Friday, November 26, 2010

Worst card of 2010: contestant #5

Trying like mad to catch up on these "Worst Card" posts after slacking just about the whole year. So, either you'll see a whole mess of these in the next month, or I'll just give up and ignore the thing -- which actually sounds like the more probable option right now.

But I can't wrap up the Worst Card segment without addressing dear Topps Update/Traded & Highlights. It always has some clunkers in it.

This is a classic example. It's not even the only one in the set. There are several of these "dudes just standing around" cards. And Topps has been doing it in Topps Update/Traded & Pick a Name and Stay With It for a few years now.

It's a big reason why I don't collect this set (well, besides the "no money" reason). Why would I go out of my way to collect cards that look like they were taken by some fan in the stands? Even if the fan showed me the photo that they took -- if it looked like this -- I'd say, "it looks like two dudes just standing around."

I can go to any golf course anywhere and take a photo that looks like this. The golfers will even have more normal clothing than Vladdy and Miggy.

I also like the painful reaching that was performed to come up with a title for this card. "NL East Origins." I wonder how long it took for some copy writer to unearth that?

Boss: We've got another one of those "two dudes standing around photos."
Copy Writer: Good god, another one? Nobody's going to want that crap.
Boss: I don't care. It needs a title.
Copy Writer: I quit.
Boss: You can't quit until I get a title.
Copy Writer: OK, fine. Um ... "NL East Origins." There you go. I'm out of here.

I realize all this card is is a checklist. Someone could say, "at least they put a photo out there. They could have done what they used to do and just made it a checklist, front and back."

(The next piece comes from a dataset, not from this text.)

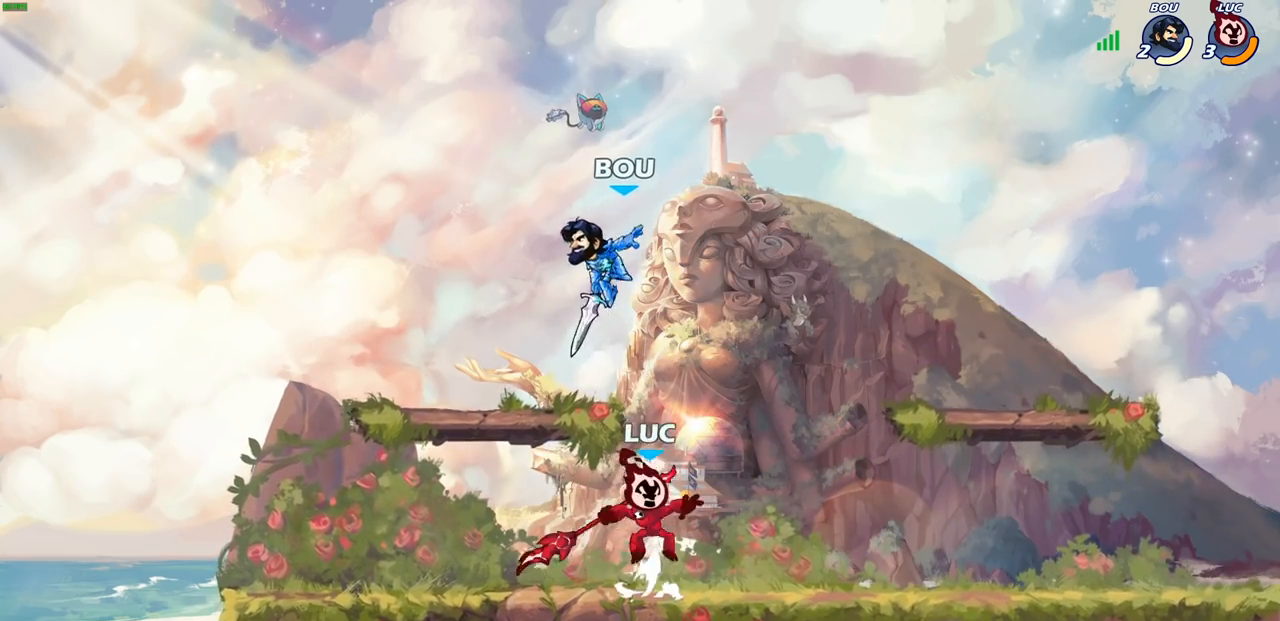
{"buttons": [], "left_stick": "left", "right_stick": "center", "events": [[33, "SQUARE", "up"], [417, "left_stick", "left"]]}
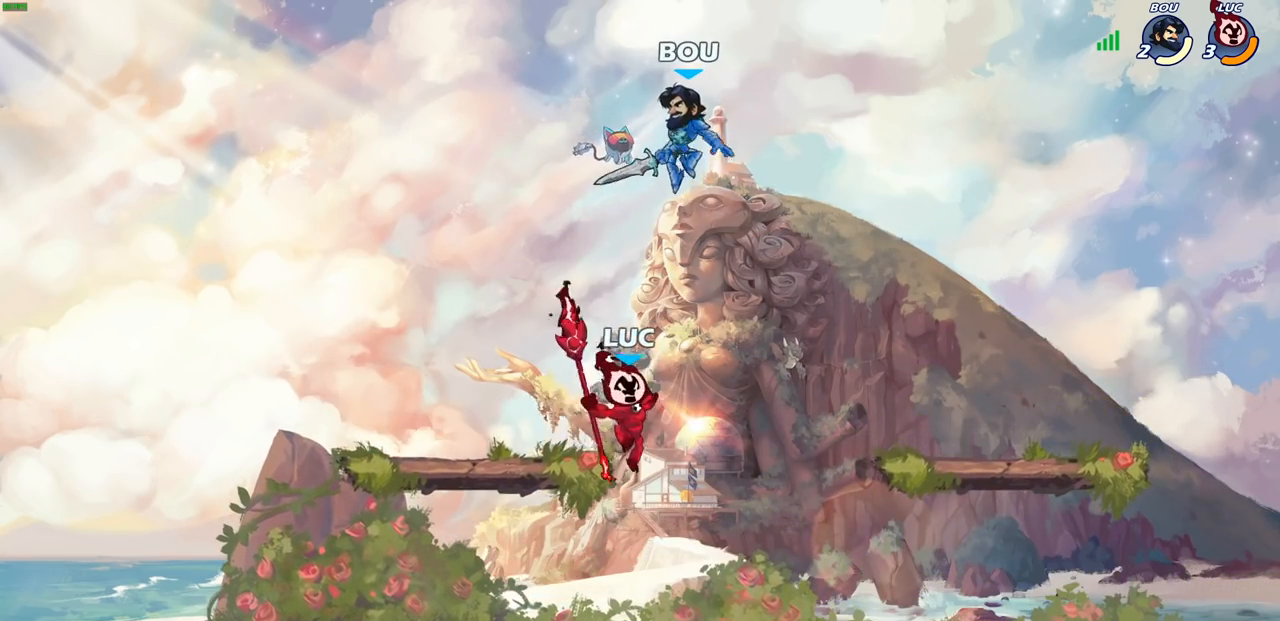
{"buttons": [], "left_stick": "right", "right_stick": "center", "events": [[33, "left_stick", "down-left"], [233, "left_stick", "right"], [250, "CIRCLE", "down"], [350, "CIRCLE", "up"]]}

You know what? I'd like that better. I like the old checklist. It didn't try to hide behind two dudes and pretend it was something it wasn't. It was proud. "I'm a Checklist, dammit. Write on me!"

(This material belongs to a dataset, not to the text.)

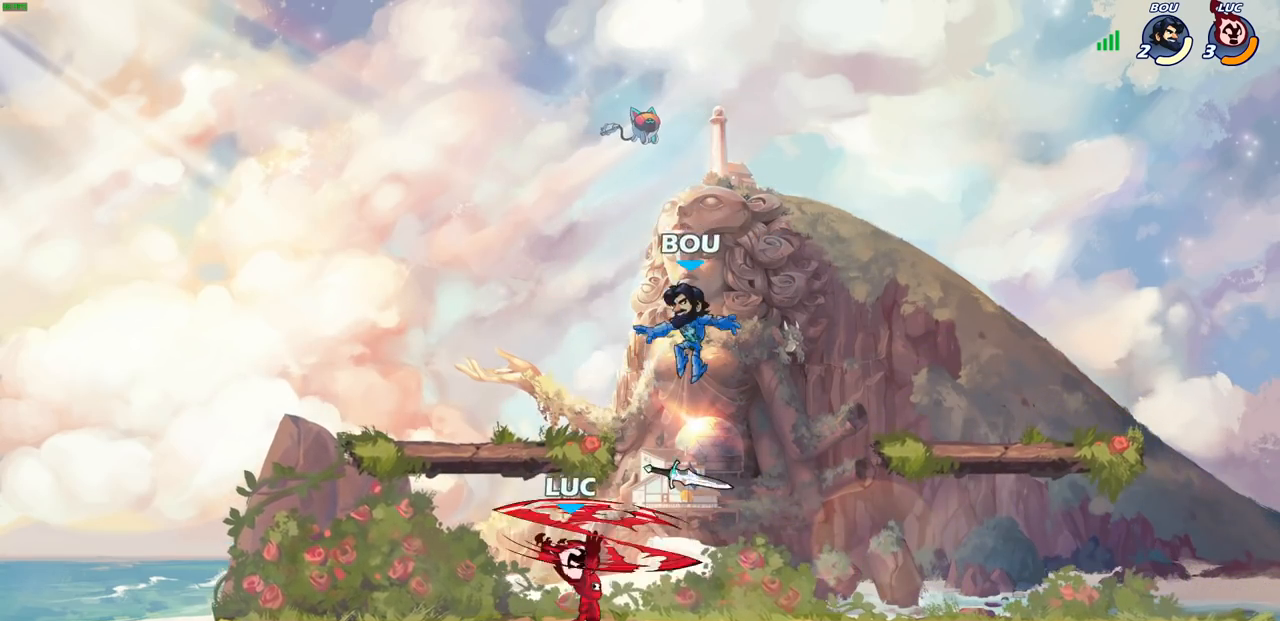
{"buttons": [], "left_stick": "up-left", "right_stick": "center", "events": [[117, "left_stick", "up-right"], [367, "left_stick", "up-left"]]}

No chance of being a "Worst Card" candidate if you're a checklist and you're proud. But there is no pride in this card.


  1. Nothing makes a card like great photography. Conversely, nothing kills a card like bad photography.

  2. I was going to say what Charles said, so yea, what Charles said!

  3. Ha ha. That's funny. This card is so boring that I'd forget to even study how bad it is. It's an almost invisible card. "Nothing to see here, folks." But as you point out, its blandness is amazingly bad.